Der Feuerwehrverband des Distrikts Lissabon betrachtet es als "untragbar und inakzeptabel", dass die fortlaufende Erhöhung der Kraftstoffpreise weiterhin vollständig von den Humanitären Feuerwehrvereinen getragen wird, und setzt sich für eine dringende Überprüfung des aktuellen Finanzierungsmodells ein. In einer am 12. September veröffentlichten Mitteilung warnte der Verband, dass diese Situation den Betrieb der Feuerwehren der Region beeinträchtigt.
Der Verband fordert eine Reaktion der Regierung angesichts der eskalierenden Kraftstoffkosten und argumentiert, dass die humanitären Vereine nicht über die finanzielle Kapazität verfügen, diese Erhöhungen kontinuierlich aufzufangen.
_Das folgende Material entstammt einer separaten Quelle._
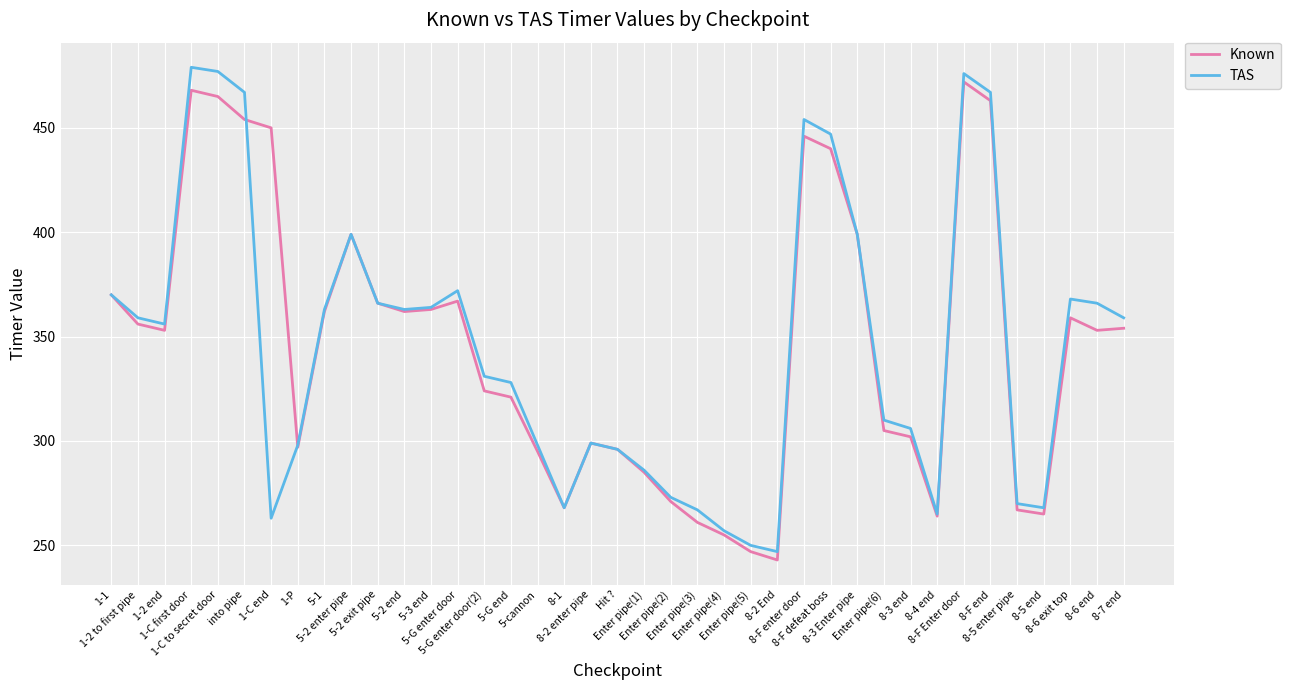

What is the sum of all TAS values?

13451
Das aktuelle Finanzierungsmodell sieht keine Anpassungsmechanismen an Marktpreise vor, was zunehmend Schwierigkeiten für die Trägerorganisationen der Feuerwehren geschaffen hat.
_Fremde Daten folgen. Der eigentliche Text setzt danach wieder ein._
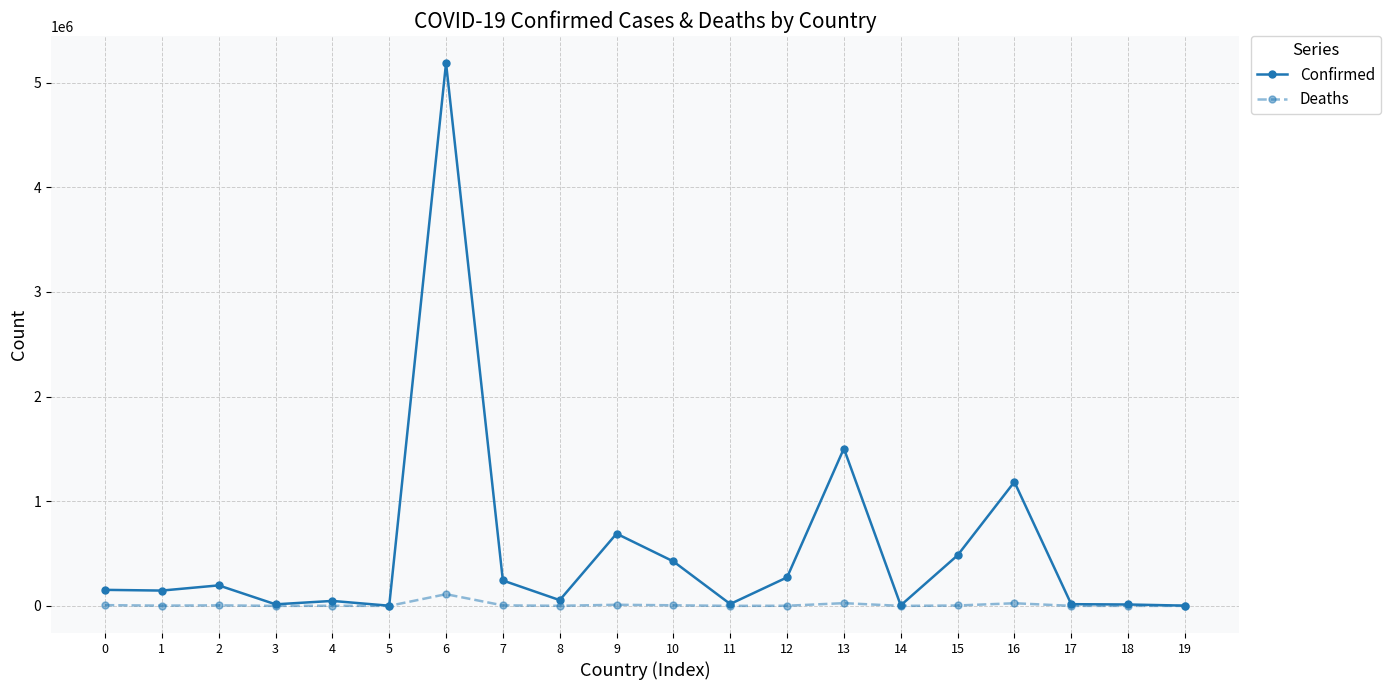

List the series in order of their peak value, highest first.

Confirmed, Deaths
Die Feuerwehren des Distrikts Lissabon sehen sich daher einem erhöhten finanziellen Druck ausgesetzt, der ihre operationelle Kapazität bedroht. Der Verband vertritt die Ansicht, dass eine klare Regierungspositionierung erforderlich ist, um die Nachhaltigkeit des Sektors und die Kontinuität der von der Bevölkerung genutzten Zivilschutzdienste zu gewährleisten.